L’échec, un ami qui vous veut du bien
Mais plutôt que de se livrer à un déchirant lamento qui prendrait le lecteur comme témoin de ses souffrances répétées face aux mots qui s’échappent, l’auteur s’amuse à faire corps avec lui-même, avec ses obsessions quasi névrotiques : des mots, des mots, toujours des mots. Un écrivain aussi désirant que détraqué, obsédé par des livres à contre-courant d’une “littérature pavillonnaire” dominante, douce et consolatoire.
Fidèle à quelques poètes, de Mathieu Bénézet à Henri Michaux, Claro se veut le défenseur d’une certaine idée de la littérature, peut-être la plus intransigeante. “Qu’aurions-nous à faire d’un texte halogène, surexposé, indivisible ?”, se demande-t-il, reconnaissant qu’il aime lire ce qui se refuse au premier abord, conscient de sa fascination pour ce qu’il appelle “l’art de faillir”, qui est pour lui au cœur de l’acte d’écrire et de lire.

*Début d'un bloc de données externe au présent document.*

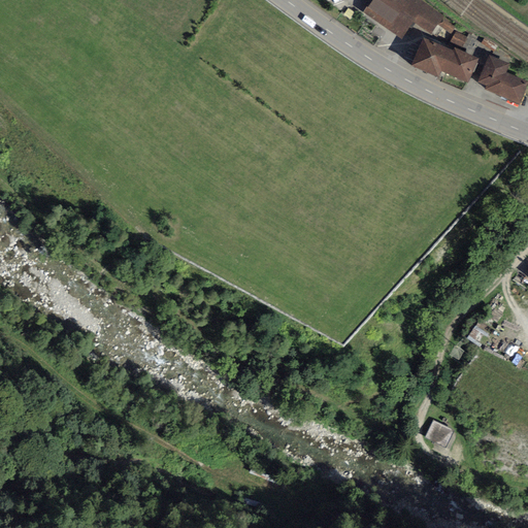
[(420,0),(370,0),(362,13),(400,39),(411,22),(431,34),(437,25),(451,34),(457,25),(420,0)]
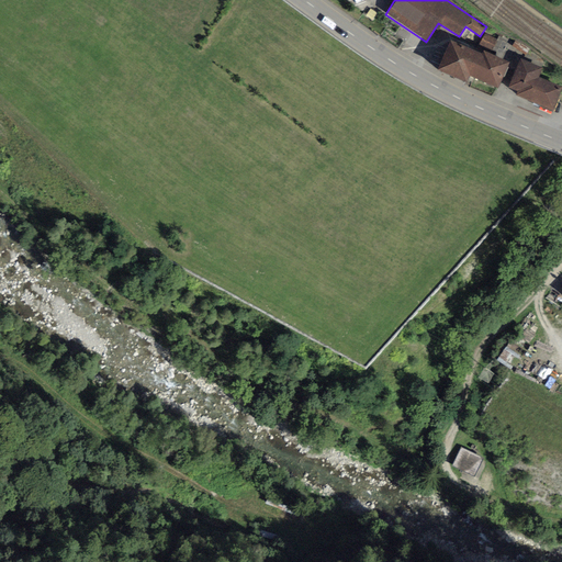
[(478,53),(450,41),(437,70),(467,83),(471,76),(468,75),(478,53)]
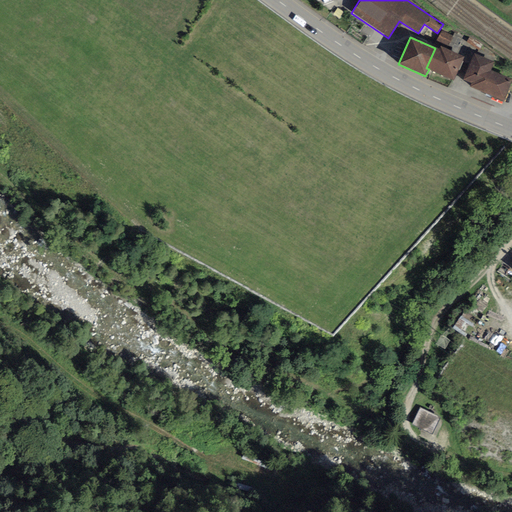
[(439,50),(435,48),(426,68),(429,69),(454,81),(464,58),(441,46),(439,50)]
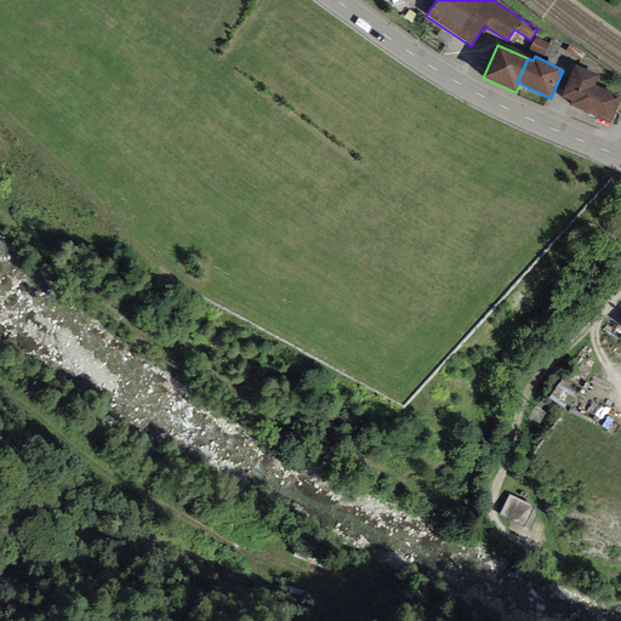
[(599,77),(575,66),(562,96),(571,101),(570,106),(585,112),(596,85),(599,77)]
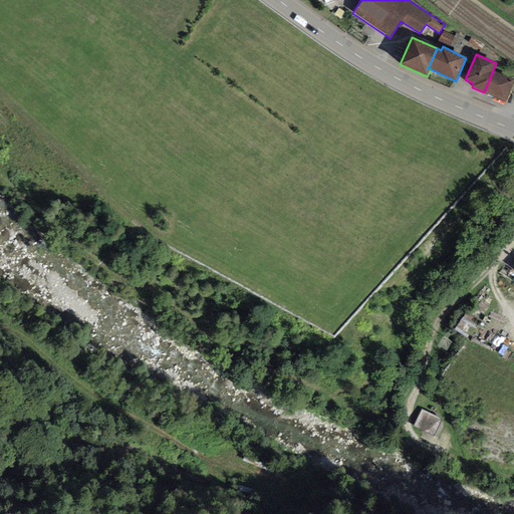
[(513,80),(513,79),(493,70),(484,92),(505,101),(513,80)]
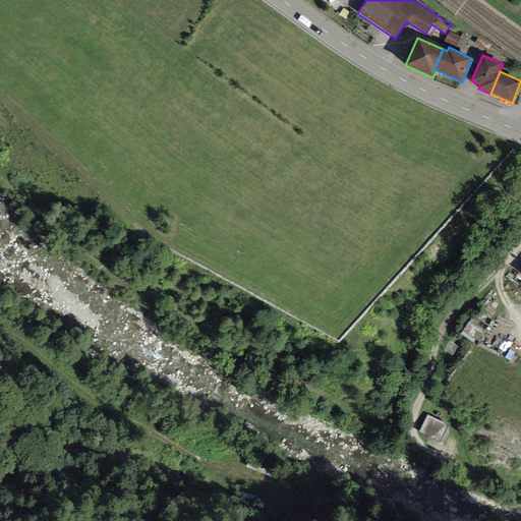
[(448,427),(430,418),(422,433),(440,443),(448,427)]
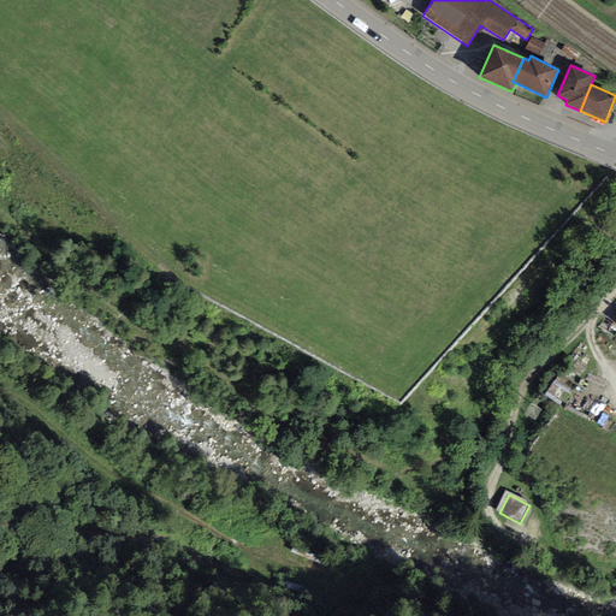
All buildings are outlined.
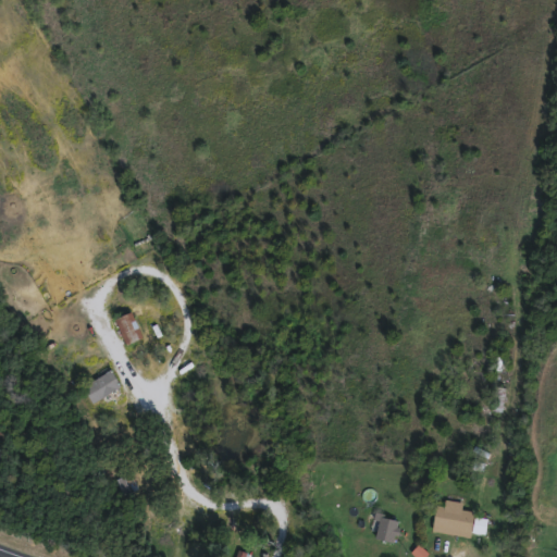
[(127,343),(116,317),(133,310),(144,336),(127,343)]
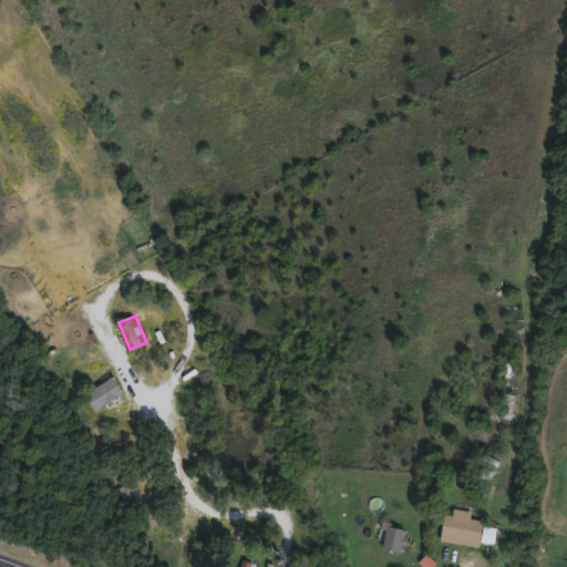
[(85,392),(114,374),(124,391),(95,409),(85,392)]
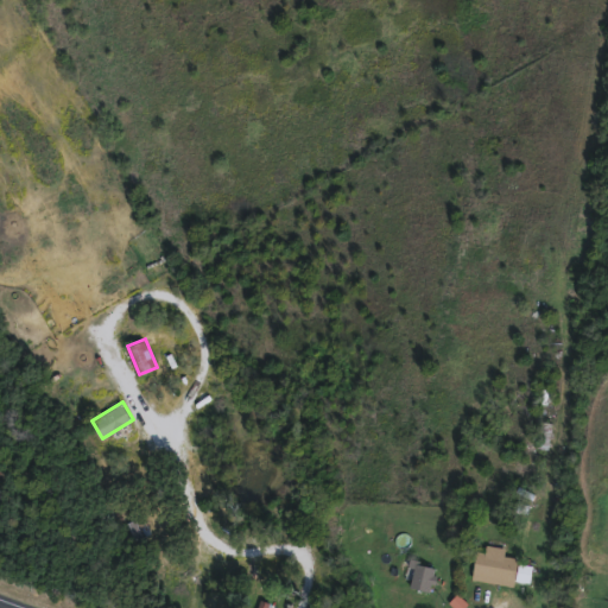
[(534,444),(542,419),(553,423),(546,448),(534,444)]
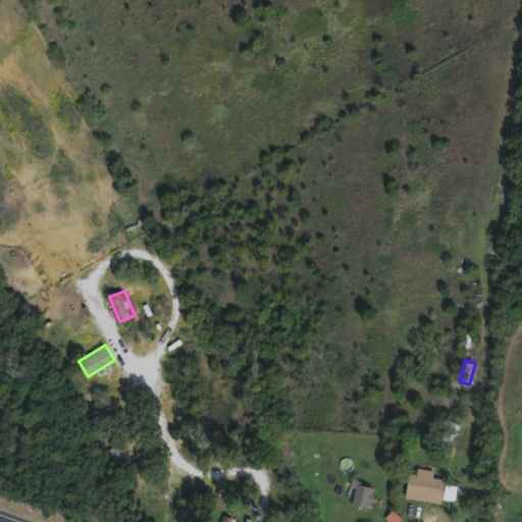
[(129,458),(115,463),(109,448),(123,442),(129,458)]
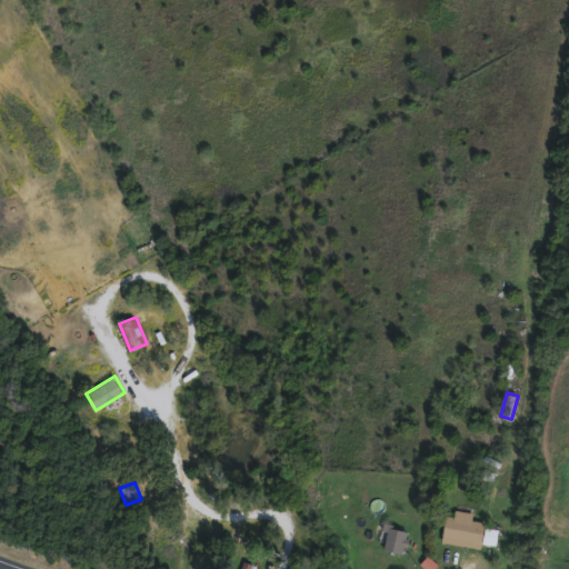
[(443,541),(450,508),(472,512),(471,521),(498,527),(495,543),(482,541),(481,548),(443,541)]
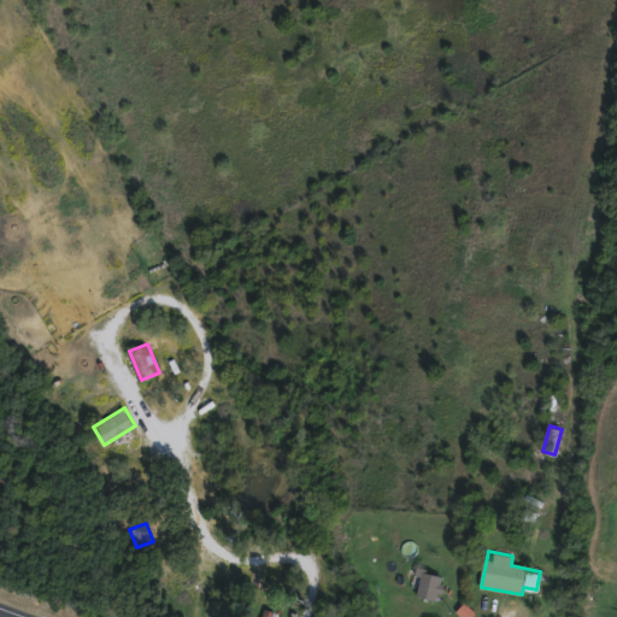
[(438,600),(413,594),(421,568),(445,574),(438,600)]
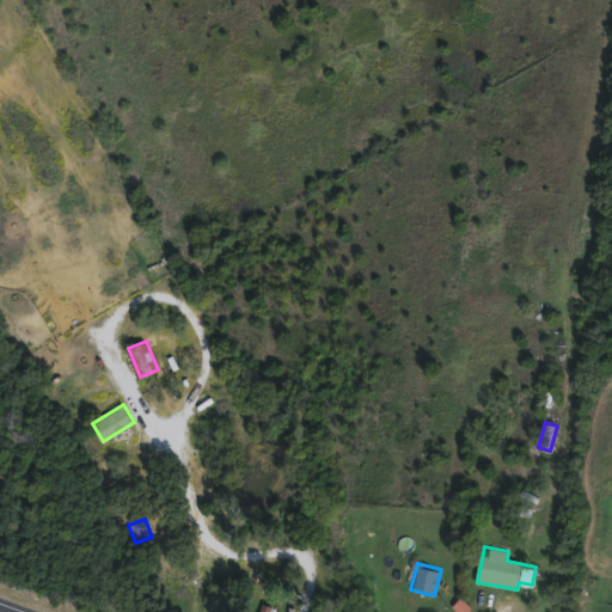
All buildings are outlined.
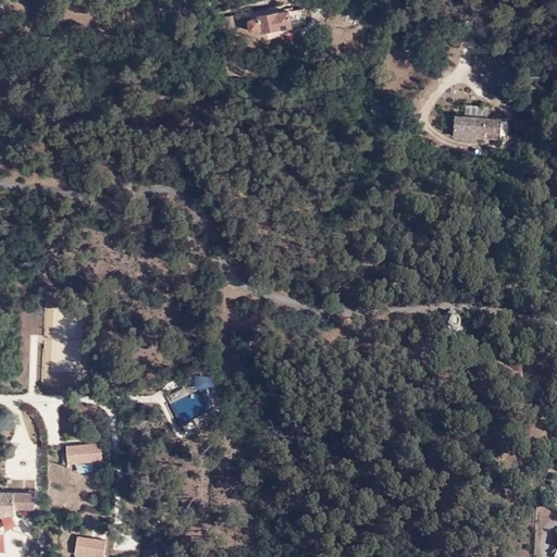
[(306,23),(304,9),(289,10),(293,25),(306,23)]
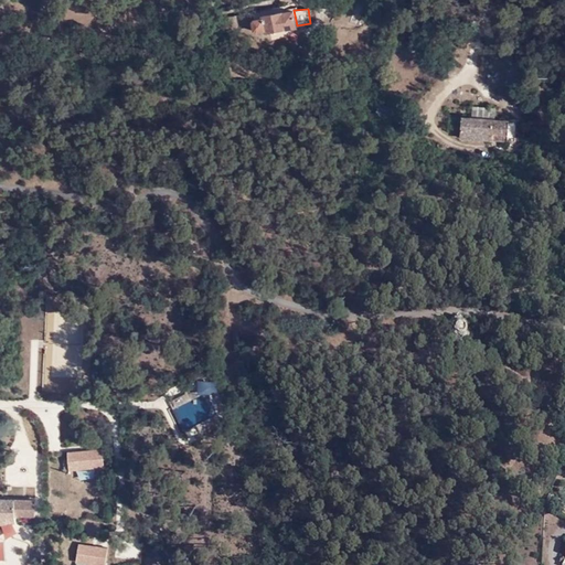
[(297,25),(294,10),(281,12),(281,11),(262,14),(262,18),(254,20),(252,22),(254,31),(257,32),(265,31),(265,33),(285,30),(285,28),(297,25)]
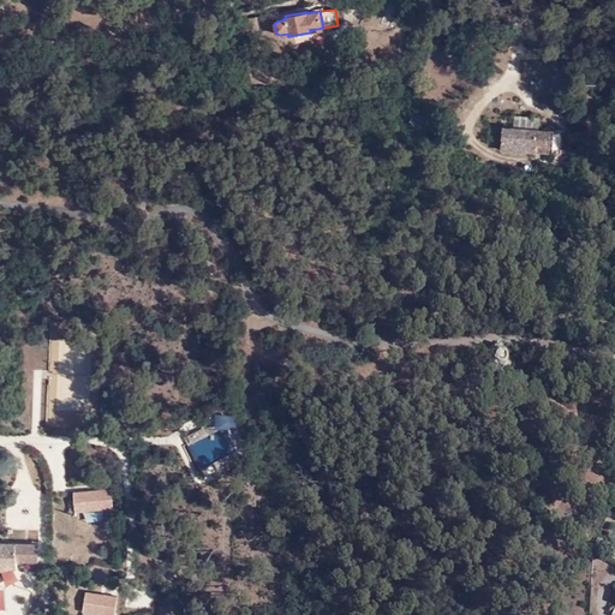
[(501,150),(553,154),(554,132),(538,131),(503,127),(501,150)]
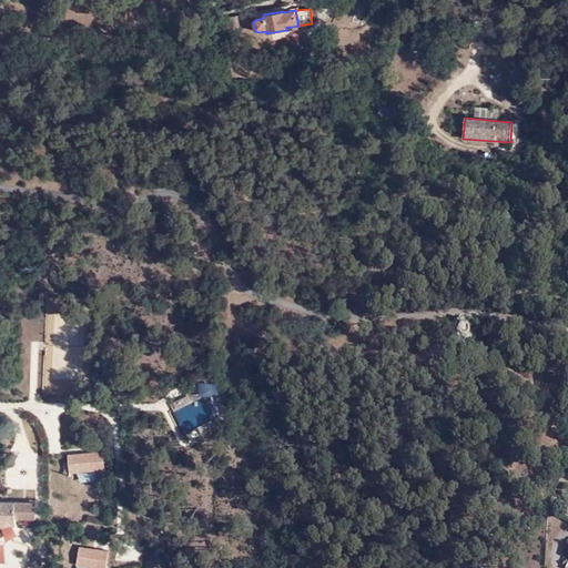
[(69,473),(94,470),(94,465),(103,464),(103,453),(68,455),(69,473)]
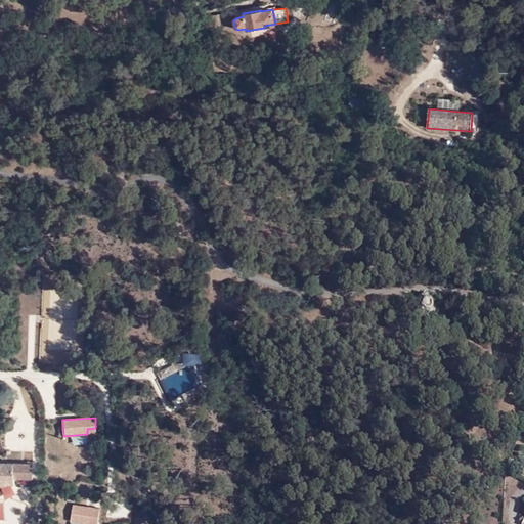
[(0,484),(13,483),(14,477),(32,478),(33,465),(0,464),(0,484)]
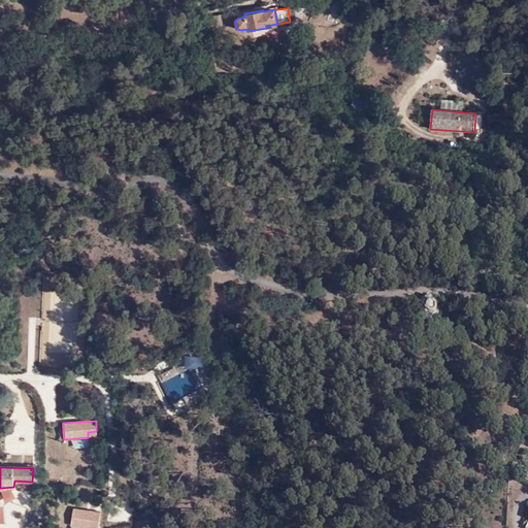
[(75,527),(83,527),(98,527),(99,516),(76,514),(75,527)]
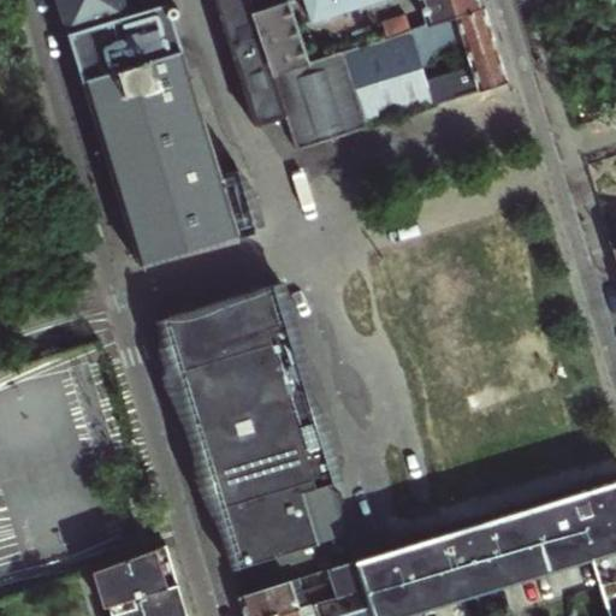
[(57,0),(138,266),(238,235),(184,59),(173,22),(177,19),(178,17),(178,15),(177,10),(175,7),(172,6),(169,7),(167,6),(134,12),(130,0),(57,0)]
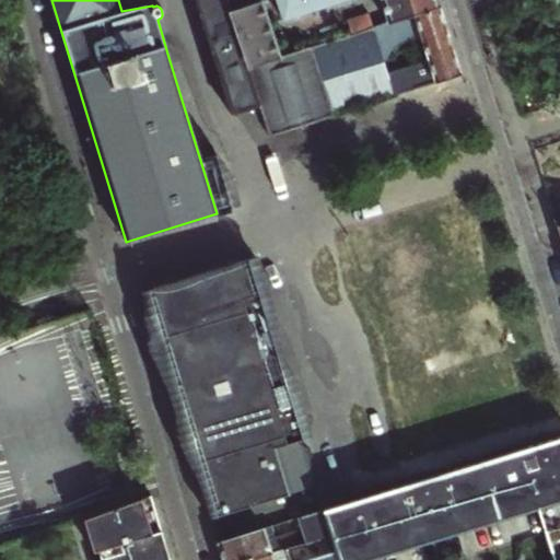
[(195,0),(213,59),(214,59),(226,100),(225,101),(230,116),(231,115),(232,116),(236,115),(236,114),(254,108),(254,109),(259,107),(269,138),(315,123),(331,117),(311,49),(280,59),(247,70),(229,14),(224,0),(195,0)]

“Échec, lumière de ma vie, feu de mes reins” : on lit dans cette confession survitaminée, pleine d’une allégresse et d’une foi dans la littérature que seules la mélancolie et la joie entrelacées sont capables de produire, quelque chose comme une ode très belle à l’écriture et à l’échec qui l’habite jusqu’au surgissement d’un miracle. Au commencement était la possibilité d’un éblouissement. Claro s’en rapproche ici, c’est sa réussite.
L’Échec – Comment échouer mieux de Claro (Autrement) 240 p., 20 €. En librairie le 10 janvier.